:: DATASET RECORDS
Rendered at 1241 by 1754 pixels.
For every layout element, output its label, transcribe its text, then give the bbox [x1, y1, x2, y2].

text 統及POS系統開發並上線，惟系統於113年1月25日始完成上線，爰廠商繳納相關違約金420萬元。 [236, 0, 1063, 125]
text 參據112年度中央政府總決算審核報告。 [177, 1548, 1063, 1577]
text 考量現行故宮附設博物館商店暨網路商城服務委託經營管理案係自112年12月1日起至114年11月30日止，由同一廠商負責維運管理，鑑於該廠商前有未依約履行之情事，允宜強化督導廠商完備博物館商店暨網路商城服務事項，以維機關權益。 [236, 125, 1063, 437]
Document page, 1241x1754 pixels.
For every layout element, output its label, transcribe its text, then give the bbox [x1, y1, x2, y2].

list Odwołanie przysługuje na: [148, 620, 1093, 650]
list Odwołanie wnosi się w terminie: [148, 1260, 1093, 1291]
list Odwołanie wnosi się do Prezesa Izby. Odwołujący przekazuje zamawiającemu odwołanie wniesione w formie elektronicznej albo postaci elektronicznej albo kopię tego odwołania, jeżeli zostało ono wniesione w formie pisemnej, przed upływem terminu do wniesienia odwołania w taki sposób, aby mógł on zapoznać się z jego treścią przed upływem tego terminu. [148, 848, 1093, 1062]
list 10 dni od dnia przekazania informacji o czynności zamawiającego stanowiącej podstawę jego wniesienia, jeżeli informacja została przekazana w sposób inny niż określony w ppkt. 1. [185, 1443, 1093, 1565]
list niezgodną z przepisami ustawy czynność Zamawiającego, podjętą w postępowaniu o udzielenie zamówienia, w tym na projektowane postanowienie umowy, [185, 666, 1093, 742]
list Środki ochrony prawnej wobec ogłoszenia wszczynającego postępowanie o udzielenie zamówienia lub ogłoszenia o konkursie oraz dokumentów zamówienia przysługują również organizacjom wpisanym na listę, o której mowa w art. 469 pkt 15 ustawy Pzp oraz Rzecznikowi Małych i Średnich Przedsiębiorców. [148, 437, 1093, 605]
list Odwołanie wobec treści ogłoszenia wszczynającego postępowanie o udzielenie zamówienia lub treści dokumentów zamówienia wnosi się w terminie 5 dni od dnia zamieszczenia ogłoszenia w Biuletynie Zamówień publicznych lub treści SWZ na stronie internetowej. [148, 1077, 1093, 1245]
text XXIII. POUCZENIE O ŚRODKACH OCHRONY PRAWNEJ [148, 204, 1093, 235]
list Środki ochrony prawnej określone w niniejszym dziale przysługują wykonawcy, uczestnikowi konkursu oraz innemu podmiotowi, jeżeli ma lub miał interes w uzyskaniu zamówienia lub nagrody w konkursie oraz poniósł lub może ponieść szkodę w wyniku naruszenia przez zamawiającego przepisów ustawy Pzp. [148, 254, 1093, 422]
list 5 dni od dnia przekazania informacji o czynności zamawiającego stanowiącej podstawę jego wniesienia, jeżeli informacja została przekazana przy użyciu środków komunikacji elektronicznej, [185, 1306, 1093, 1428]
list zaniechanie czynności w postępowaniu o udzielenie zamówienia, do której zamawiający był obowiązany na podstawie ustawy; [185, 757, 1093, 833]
::::
* WHAT YOU WILL DO
Copy the records word for word, starting with the line that contains "list Odwołanie przysługuje" and going on through the line that contains "list 5 dni od".

* SOLUTION TO THE PROBLEM
list Odwołanie przysługuje na: [148, 620, 1093, 650]
list Odwołanie wnosi się w terminie: [148, 1260, 1093, 1291]
list Odwołanie wnosi się do Prezesa Izby. Odwołujący przekazuje zamawiającemu odwołanie wniesione w formie elektronicznej albo postaci elektronicznej albo kopię tego odwołania, jeżeli zostało ono wniesione w formie pisemnej, przed upływem terminu do wniesienia odwołania w taki sposób, aby mógł on zapoznać się z jego treścią przed upływem tego terminu. [148, 848, 1093, 1062]
list 10 dni od dnia przekazania informacji o czynności zamawiającego stanowiącej podstawę jego wniesienia, jeżeli informacja została przekazana w sposób inny niż określony w ppkt. 1. [185, 1443, 1093, 1565]
list niezgodną z przepisami ustawy czynność Zamawiającego, podjętą w postępowaniu o udzielenie zamówienia, w tym na projektowane postanowienie umowy, [185, 666, 1093, 742]
list Środki ochrony prawnej wobec ogłoszenia wszczynającego postępowanie o udzielenie zamówienia lub ogłoszenia o konkursie oraz dokumentów zamówienia przysługują również organizacjom wpisanym na listę, o której mowa w art. 469 pkt 15 ustawy Pzp oraz Rzecznikowi Małych i Średnich Przedsiębiorców. [148, 437, 1093, 605]
list Odwołanie wobec treści ogłoszenia wszczynającego postępowanie o udzielenie zamówienia lub treści dokumentów zamówienia wnosi się w terminie 5 dni od dnia zamieszczenia ogłoszenia w Biuletynie Zamówień publicznych lub treści SWZ na stronie internetowej. [148, 1077, 1093, 1245]
text XXIII. POUCZENIE O ŚRODKACH OCHRONY PRAWNEJ [148, 204, 1093, 235]
list Środki ochrony prawnej określone w niniejszym dziale przysługują wykonawcy, uczestnikowi konkursu oraz innemu podmiotowi, jeżeli ma lub miał interes w uzyskaniu zamówienia lub nagrody w konkursie oraz poniósł lub może ponieść szkodę w wyniku naruszenia przez zamawiającego przepisów ustawy Pzp. [148, 254, 1093, 422]
list 5 dni od dnia przekazania informacji o czynności zamawiającego stanowiącej podstawę jego wniesienia, jeżeli informacja została przekazana przy użyciu środków komunikacji elektronicznej, [185, 1306, 1093, 1428]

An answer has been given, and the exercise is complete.